The CVS302 Hoplite is an indirect precision attack missile being developed by MBDA. The vertically-launched missile is developed under the fourth and most recent concept visions programme of MBDA. The CVS302 Hoplite missile was first displayed at Paris Air Show in June 2013. The missile can be deployed in mission critical operations in congested environments.

The Hoplite missile is intended to provide precision striking capability required for both naval and ground forces in 2035 and onwards. The missile can fly at speeds of 2,100km/h at low attitudes and 2,400km/h at high altitudes.

The Hoplite contains a one-shot, one-kill precision system, which together with the automatic trajectory planning helps to minimise the complexity of operations, time spent on planning and reduce the collateral damage.

CVS302 Hoplite design features

The CVS302 Hoplite is designed to operate at a speeds ranging from Mach 0.6 to Mach 3.5. The missile is equipped with the latest technology to co-ordinate salvo firings for attack on multiple targets.

The mission control system of the CV302 Hoplite helps the operator to control the missile from a remote place. The missile is capable of planning its own path using its own sensors and guiding system, without taking much help from the GPS system.

"The missile is capable of planning its own path using its own sensors and guiding system, without taking much help from the GPS system."

The missile is also designed to change its direction midway during flight to hide the identity of the launching place/origin.

CVS302 Hoplite variants

The CVS302 Hoplite is being developed in two variants, Hoplite-S and Hoplite-L.

The Hoplite-S is a utility variant intended for basic and supportive missions. It is designed to navigate through contested air space. It is fitted with stealthy altimeter functions as well as a versatile laser detection and ranging (LADAR) seeker to track targets. The missile obtains third-party mission updates and can receive targeting aid from Hoplite-L in co-ordinated strikes.

The Hoplite-S has a length of 3,200mm and a diameter of 180mm. It weighs 120kg, and can travel a maximum distance of 160km. It can cruise at speeds between Mach 1.5 to 3.5.

The Hoplite-L is a high capability missile developed for mission critical and remote engagements. The missile is fitted with a boosted kinetic energy penetrator warhead, which is accelerated by the airframe of the missile to break hard targets. This helps to destroy all kinds of targets at variable speeds.
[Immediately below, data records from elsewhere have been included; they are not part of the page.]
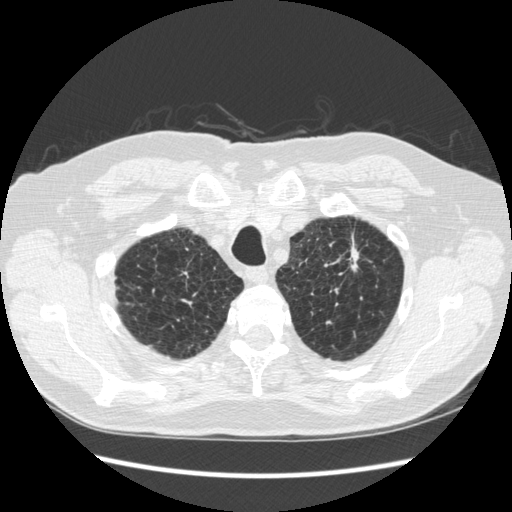
Axial slice from a low-dose chest CT screening exam; third screening round (two years after baseline); lung window (W 1500 / L -600 HU); 1.25 mm slice thickness; standard (soft-tissue) reconstruction kernel (STANDARD); 120 kVp; 512 × 512 image matrix, field of view 360 × 360 mm. Male, age 70 years at enrolment.
Lesion marked by an expert reader, bounding box <324,226,377,291> (left, top, right, bottom; pixels). The screening reader recorded 2 non-calcified nodules or masses ≥4 mm on this exam; which of them this box marks is not recorded. Later outcome: lung cancer diagnosed 92 days after this screen — squamous cell carcinoma, NOS, left upper lobe, moderately differentiated (G2), stage IA (AJCC 6th edition), 18 mm at pathology.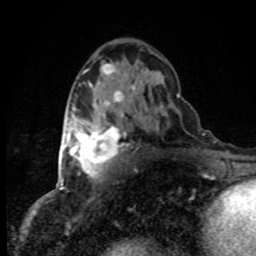
Breast MRI (dynamic contrast-enhanced), one axial slice. Position 46 of 80 along the scan axis. Cropped to one breast. Dynamic contrast-enhanced series, time point 2 of 8 at this slice position (early post-contrast). 1.5 T. TE 4.2 ms, TR 7.1 ms. 2 mm slice thickness. 256 × 256 image matrix, field of view 145 × 145 mm. Female patient.
Outlined on this slice (semi-automatically segmented with operator editing):
- enhancing-tissue mask used for the functional tumour volume (all voxels passing the contrast-enhancement thresholds inside the analysis volume; usually the tumour): bounding box <63,126,120,179> (left, top, right, bottom; pixels)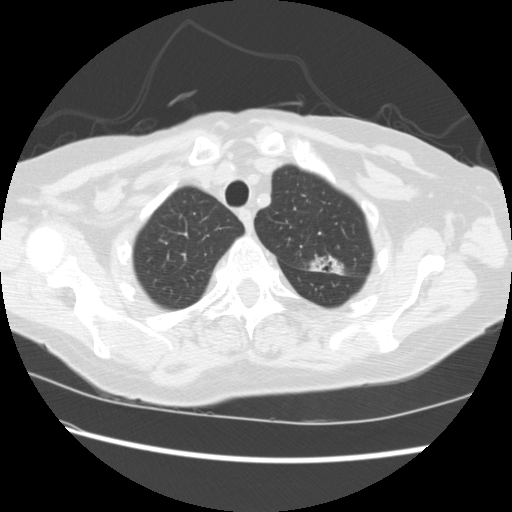
Axial slice from a low-dose chest CT screening exam, baseline annual screen, lung window (W 1500 / L -600 HU), 120 kVp, 512 × 512 image matrix, field of view 340 × 340 mm. Female, age 74 years at enrolment. Former smoker at enrolment.
Expert reader's lesion annotation, bounding box (x1, y1, x2, y2) in pixels: (297, 246, 347, 284). The screening reader recorded 2 non-calcified nodules or masses ≥4 mm on this exam (left upper lobe, right lower lobe); which of them this box marks is not recorded. Official screen result: positive, change unspecified: nodule(s) >= 4 mm or enlarging nodule(s), mass(es), or other non-specific abnormalities suspicious for lung cancer.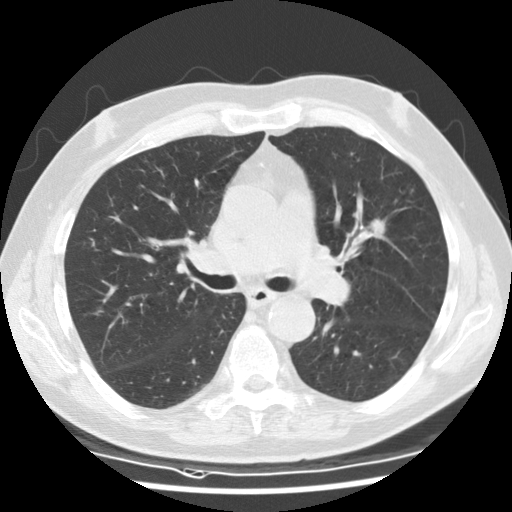
Chest CT (low-dose screening protocol), one axial image; first (baseline) screen; lung window (W 1500 / L -600 HU); 2.5 mm slice thickness; standard (soft-tissue) reconstruction kernel (STANDARD); 120 kVp; 512 × 512 image matrix, field of view 340 × 340 mm. Male, age 73 years at enrolment.
Lesion marked by an expert reader, box from (x=336, y=203) to (x=404, y=254) px. Screening reader's record for this exam (one nodule recorded; not confirmed to be the boxed lesion): non-calcified nodule or mass ≥4 mm, right lower lobe, 13 × 13 mm, smooth margins, soft tissue attenuation. Note: the box lies in the patient's left hemithorax on this image, whereas the reader's record names the right lung; they may be different findings. Official screen result: positive, change unspecified: nodule(s) >= 4 mm or enlarging nodule(s), mass(es), or other non-specific abnormalities suspicious for lung cancer.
The salvo strikes are co-ordinated by the missile using a datalink and laser.

The propulsion system onboard the Hoplite-L missile allows rapid deceleration for operator-in-the-loop (OITL) targeting via two-way datalink.

The Hoplite-L has a diameter of 180mm and length of 3,750mm. The missile weighs approximately 135kg and can travel a maximum range of 140km, with a speed between Mach 0.6 to Mach 3.

Sensors on Hoplite missile

The spot-scanning LADAR system installed on both the missile variants offers 3D imaging, target recognition, semi-active laser (SAL reception), fusing and altimeter statistics.

"The Hoplite missile is intended to provide precision striking capability required for both naval and ground forces in 2035 and onwards."

The multimode seeker installed on Hoplite-L helps to detect targets up to 30km away in difficult environments and provides countermeasures.

CVS 302 Hoplite launch platforms

The missile can be launched from vertical launch systems aboard the land-based platforms and naval ships. The compact launcher integrates soft vertical launch (SVL) to deliver a quick response against threats. The non-ballistic trajectory of the missile protects the identity of the launch platform from enemies.

Hoplite propulsion system

The CVS302 Hoplite is powered by an air turbo-rocket propulsion system. The propulsion system includes an integrated boost motor providing a speed greater than Mach 2.

The air turbo-rocket installed on the missile offers the advantages of solid rocket motors and gas turbines. This arrangement also helps in quick accelerations and decelerations, which are essential characteristics of missiles.